## TASKS TO COMPLETE:
• A. Please answer these short questions on the lockdown learning article:
(i) What did James assemble at home?
(ii) Who provided the third-party certification for his work?
(iii) What did James swap his Trinity school uniform for?
• B. Carry on the lockdown learning article from the point where it stops.

Start of EXCERPTED TEXT

Learning in lockdownDelmar Admin
Assembling bicycles, skipping rope challenges, turning dining rooms into mini sporting arenas … Trinity students and their families have been adapting to the challenges of lockdown and remote learning in typically positive style.
They’ve also been making the most of something that in normal times can be in short supply – each other’s company, as indicated by these reports.
Year 10 mum Virginia Valiozis told how her son James managed to assemble his own bicycle at home despite, rather than because of, the manufacturer’s instructions.
“Having exchanged his Trinity school uniform for a more relaxed looking oodie-form, James used his problem solving skills to decipher the not so clearly written instructions.
“Parts were laid out and checked for missing components. Tools and equipment needed to assemble the bike were carefully selected and neatly laid out.”
Though he felt like swapping the instructions for less conventional help such as a rabbit’s foot and healing crystals, the bike was eventually completed.
“Final inspection took place to ensure student expectations were met and the bicycle was roadworthy,” she reported.
“Assessment competency included third-party certification (by way of an older sister) to ensure the bike had been built to specifications.
“It was then taken out into the local area for testing.
“This authentic learning experience challenged our expectations that learning can only take place inside the classroom. It taught us that learning can also occur through experience – by doing, rather than by listening or observing.

End of EXCERPTED TEXT
Start of EXCERPTED RECORDS

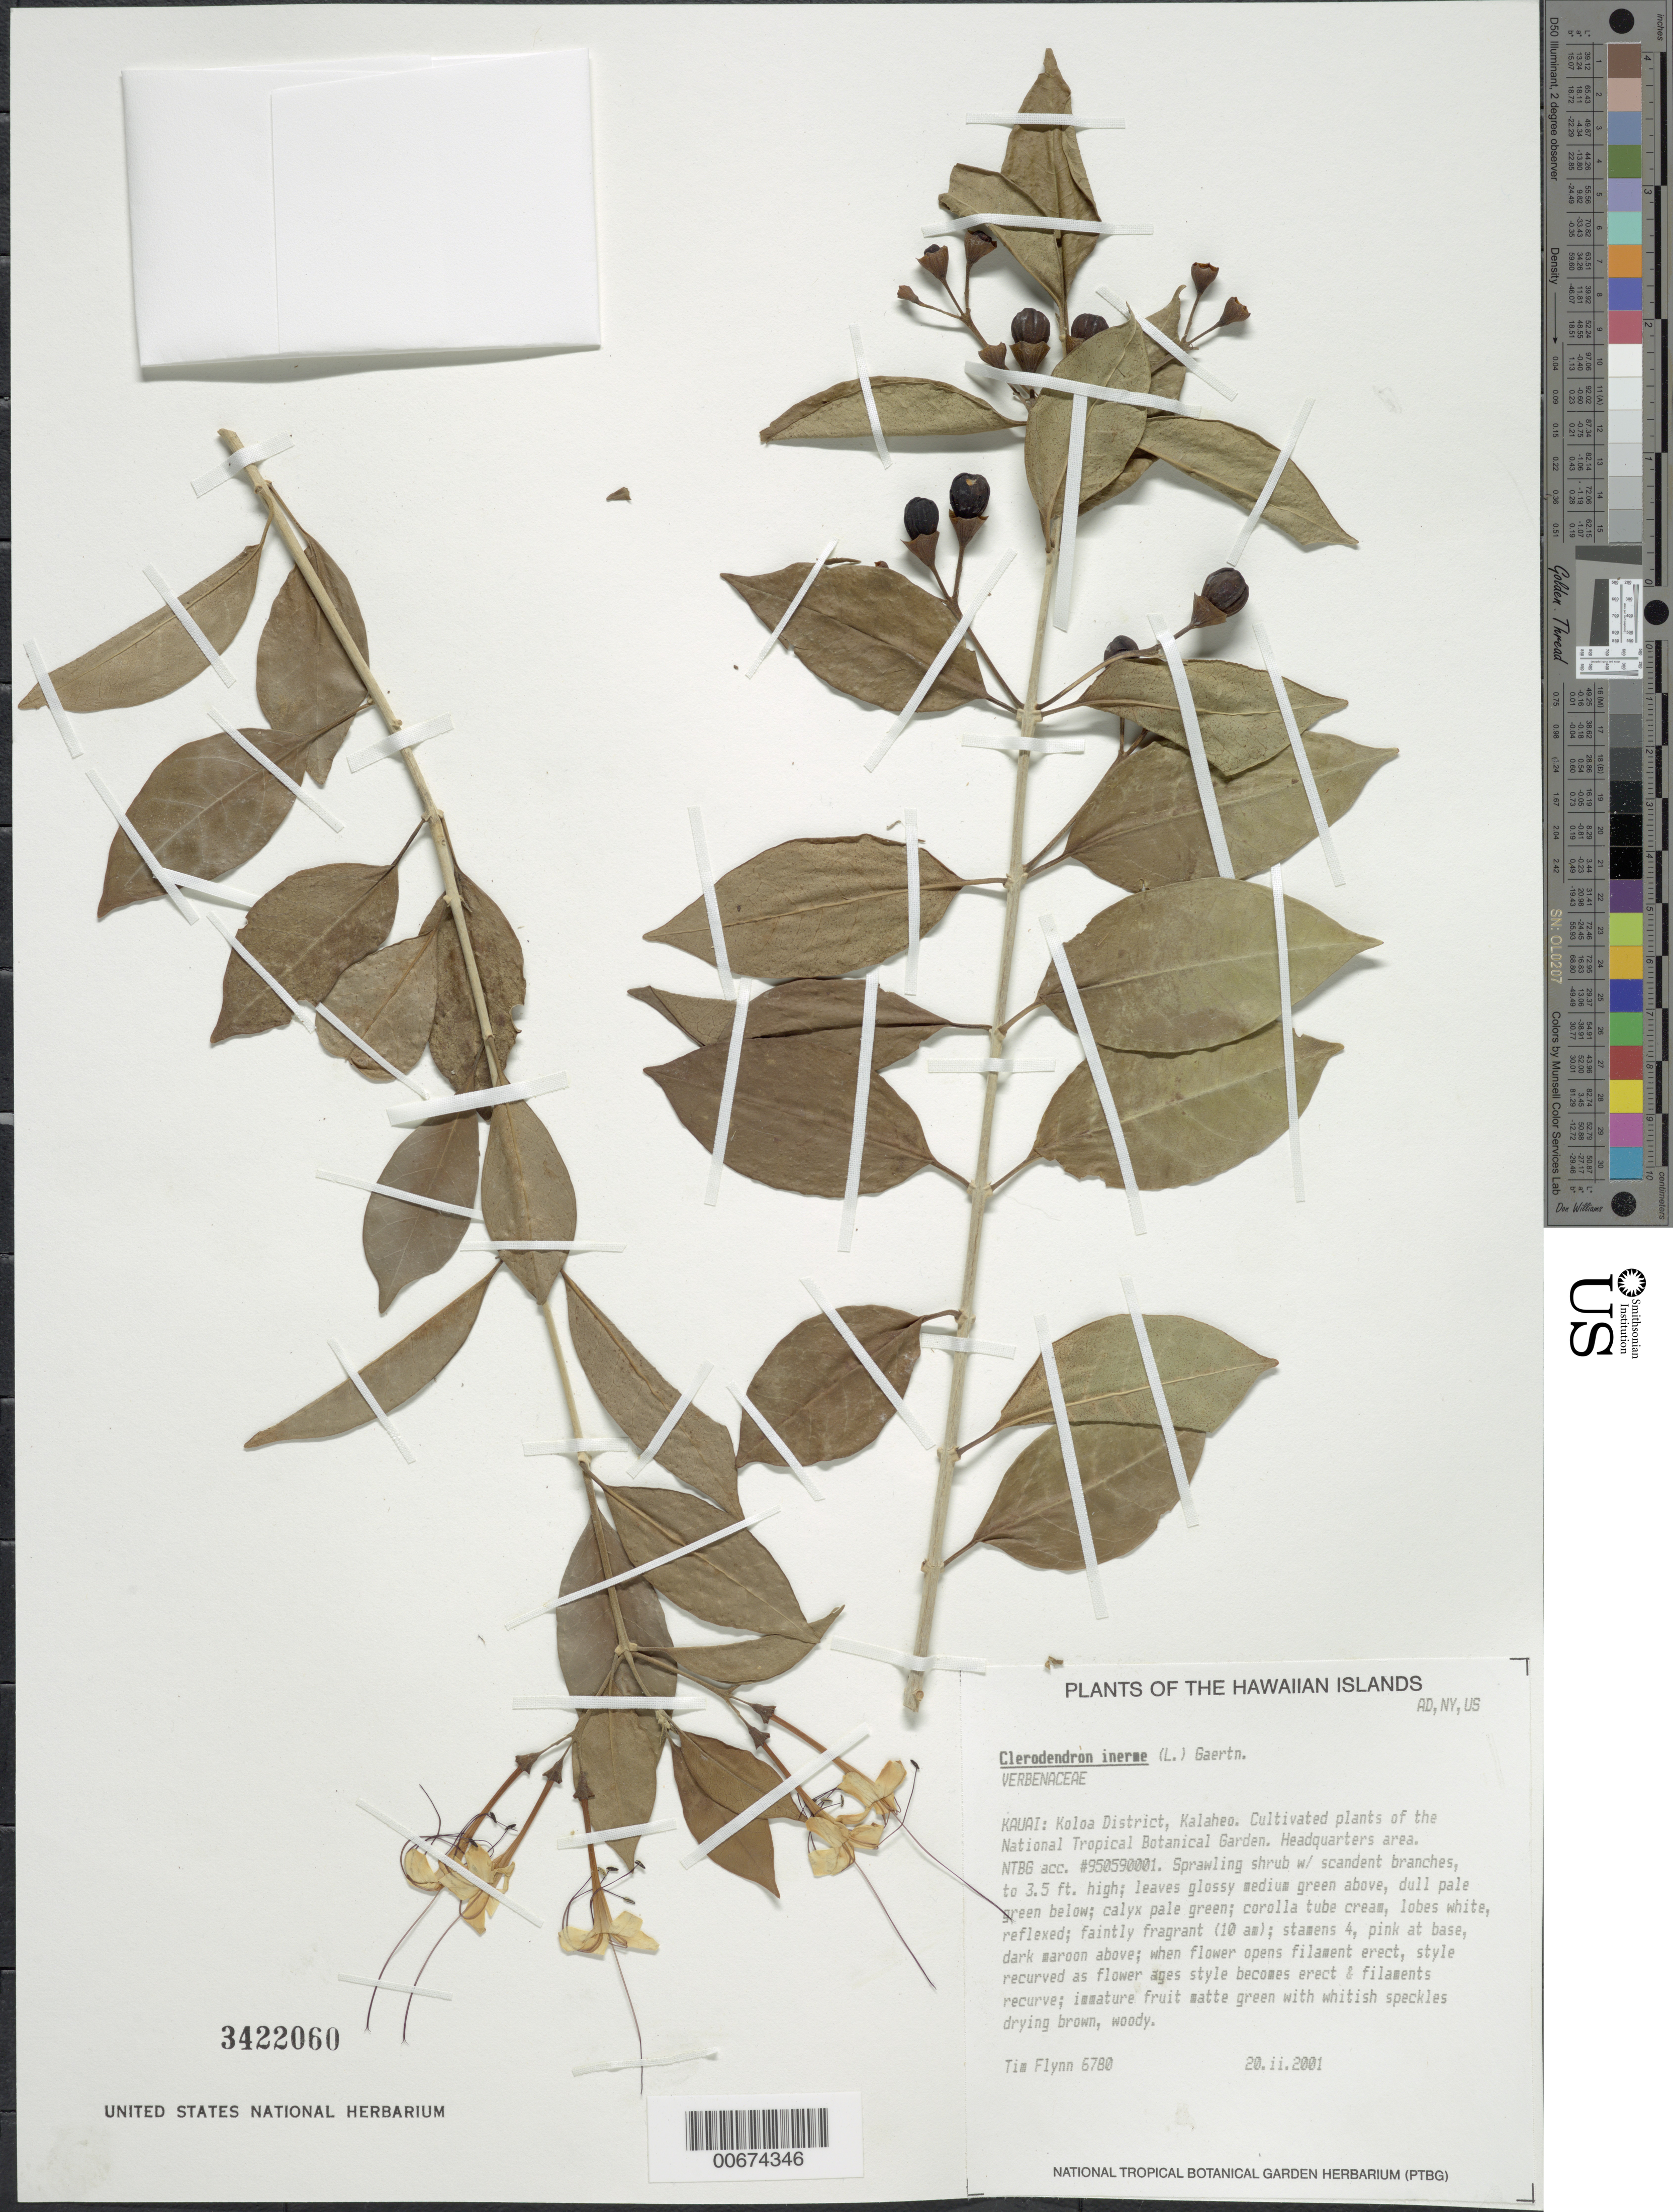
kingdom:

End of EXCERPTED RECORDS
Start of EXCERPTED RECORDS

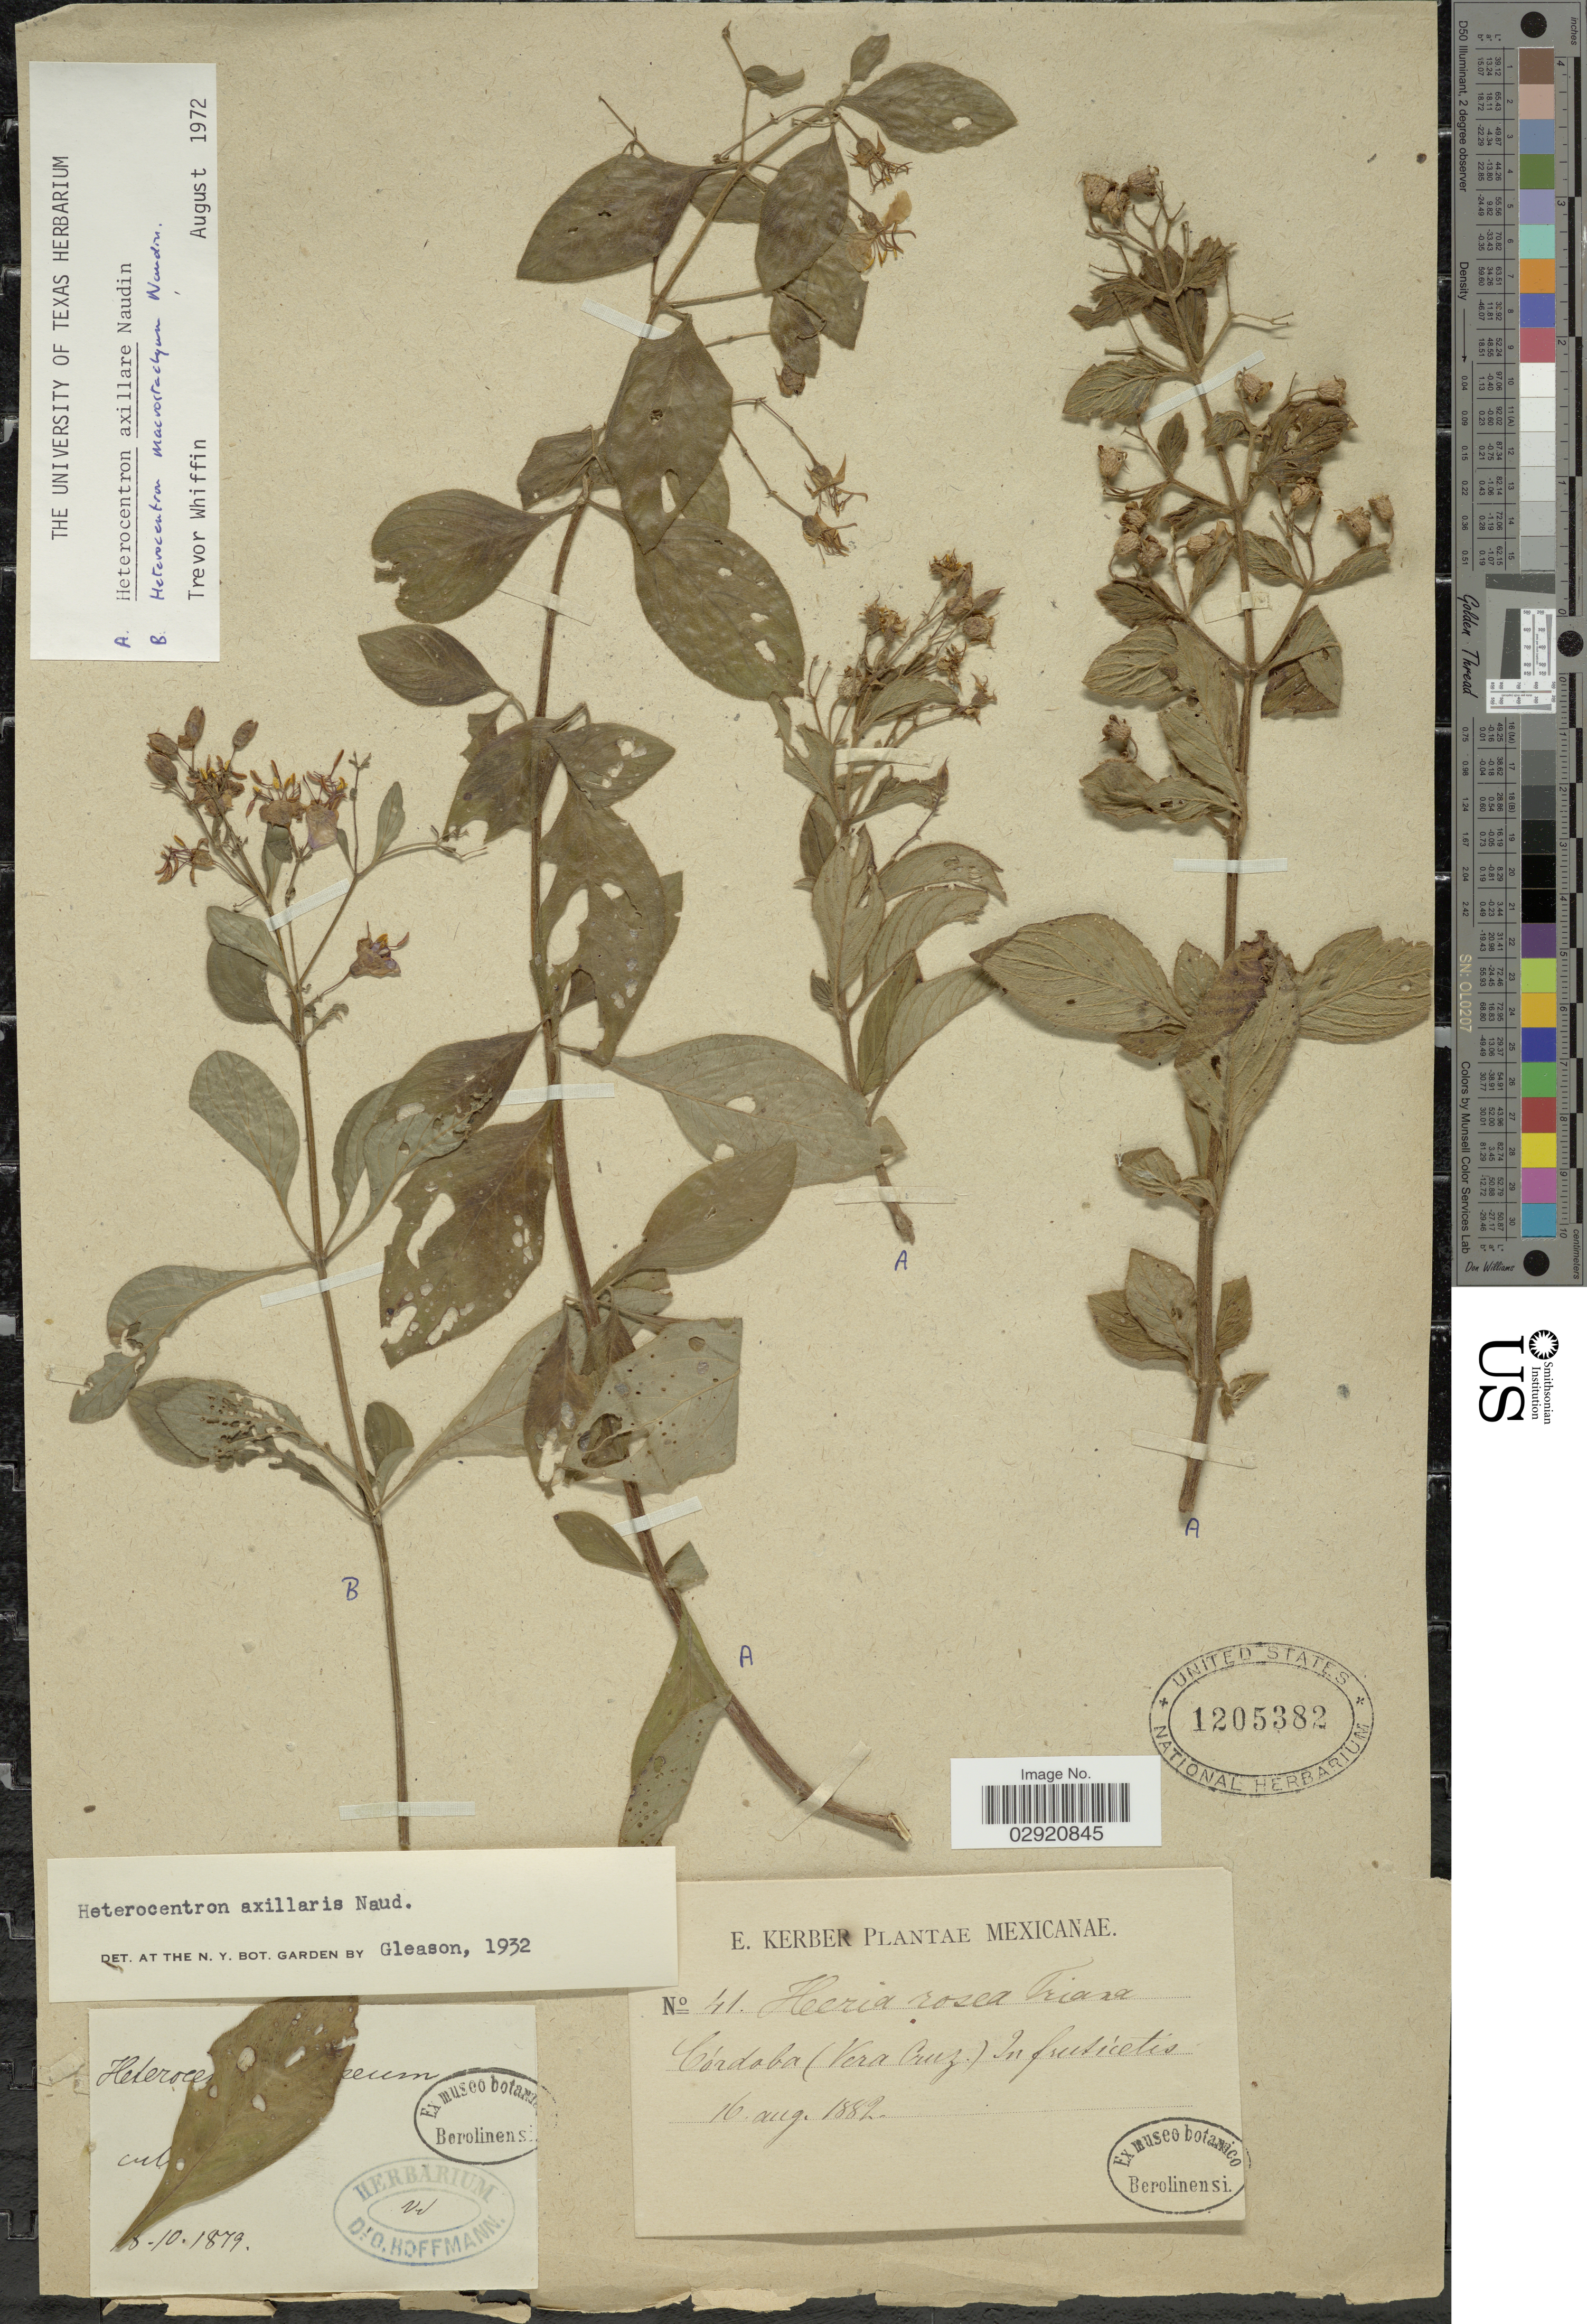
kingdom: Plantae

End of EXCERPTED RECORDS

## SOLVED TASKS:
• A.
(i) A bicycle.
(ii) An older sister.
(iii) An oodie.

• B.
“Every day, in both our personal and professional lives, we come up against unfamiliar situations in which we have to solve problems, adapt our behaviours and make decisions.
“We were heartened to witness our son discover his capabilities through doing – a habit that will hopefully stay with him for life.
“Learning beyond the classroom is possible for our students if we continue to encourage them to learn through authentic, real life experiences. This practice of focusing on the good in any given situation helps to rewire our brain and avoid the negative feelings associated with lockdown fatigue.”
Year 2 Prep school mum Nivey Govender said her son had been having fun with the Jump Rope for Heart challenge.
“Some wins we’ve had are:
– spending quality time with each other (in particular with siblings without distractions);
-creating things in Unit of Inquiry that spark curiosity and create joy;
-learning how to navigate different systems and understanding the value in them.
“Thanks for being a wonderfully nurturing and supportive school and giving us amazing staff to interact with, we are most appreciative.”
Another Trinity mum, Sarah Buultjens, reported a plus from repurposing part of the family home.
“Our family has been playing table tennis on the dining room table during breaks. It’s been fun!
“Thanks for your encouragement.”
For the Junior School’s 6J, they shared in the excitement of Olympics watching Ariane Titmus win gold.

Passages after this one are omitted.